All nodes, except for Tables and Target nodes, can be split:
- Data Source nodes: commonly split by connecting multiple Select nodes. Often this is several tables from the datasource, but it could also be multiple Query or Top or Bottom n nodes.
- Table nodes: each table node can have multiple column operations, preparations, machine learning, and scripting nodes connected.
- Top n and Bottom n nodes: like Table nodes, each Top or Bottom n node can have many outputs.
- Join nodes: merge and union nodes can be split by connecting multiple outputs.
- Column Operation nodes: can be split by connecting multiple outputs.
- Preparation nodes: can be split by connecting multiple outputs.
- Machine Learning nodes: can be split by connecting multiple outputs.
- Scripting nodes: can be split by connecting multiple outputs.
How to Split Nodes
Splitting is achieved simply by connecting the required function directly to the previous node. The result is that the node will have multiple outputs, rather than just one.

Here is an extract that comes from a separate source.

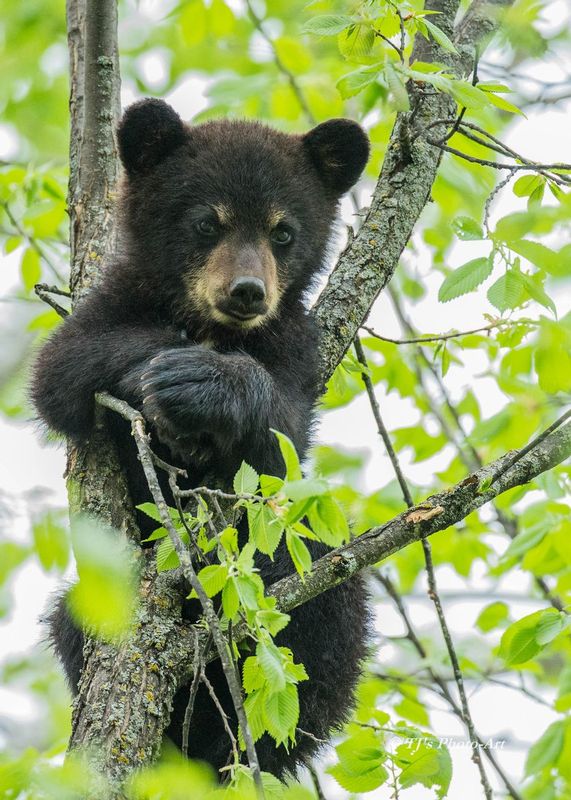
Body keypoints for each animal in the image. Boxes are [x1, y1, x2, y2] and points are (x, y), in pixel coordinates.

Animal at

In the image below, the Filter node was split by having both a Summarize and Target node connected directly to it:
To achieve this, the source table must be split to three outputs: each of the 2 Date Range nodes and the Target node.
Once each date range is extracted, their rows are combined using the Union node, before applying Time Intelligence to generate a range of date/ time groupings.
Let's take a look at this in more detail. The first Date Range node is used to extract a list of all dates from 2008:
This produces a table consisting of a single column:
The second Date Range node is used to extract a list of all dates from 2010:
This also produces a table made up of one column:
Before applying Time Intelligence, we want to combine both of the date range lists using the Union node (orange highlight below). This produces a new table made up of one column containing both date ranges:
Next, the Time Intelligence node is connected to the Union node (green highlight below), and finally, the target is connected to the flow (blue highlight). It must be connected directly to the source table containing the original dateKey column (orange highlight), otherwise this table will not be included in the data model.
In this example, we want to filter the table above the average income, using the Filter node. To do this, we need the data flow to find the average income, which requires us to connect the Summarize node. One option would be to connect the Summarize node to the table and configure it to return the average income, and then connect the Filter node to the Summarize node.
However, this would require the data modeler to manually input the average from the Summarize node into the Filter node (red highlight below). Because we expect the average to change, we want this process to be automated. This requires the use of a variable.
So the solution is to create a variable 'AveIncome', and connect the Filter node directly to the Table, filtering above the variable. Then split the Filter node by connecting both the Summarize and Target nodes to it. The summarize node us used to find the average income, and the variable is fed into it.
Let's look at these steps in more detail. First, the variable is created and assigned to the Integer data type:
Next, the Filter node is connected to the table containing the Income column. Income is set as the filter column, the filter type is > and the filter value is the AveIncome variable.
At this point, we need to tell the variable what the average income actually is. To do this, the Summarize node is connected to the Filter node, and a new Average Income column is created (green highlight below). The variable is fed into the Summarize node (yellow highlight), so that the Average Income value will be loaded into the variable.
When the Summarize node is previewed, we see the average income:
Split the Filter node by also connecting it to the Target node. Connect the Summarize node to the target as well. Change the writing type for the table generate by the Filter node to Append to ensure incremental loading.
At this point, the data flow looks like this:
After processing the data flow, the variable output is seen in the Progress panel. It shows that the variable's value was set to the first value above the average, as specified from the summarize node.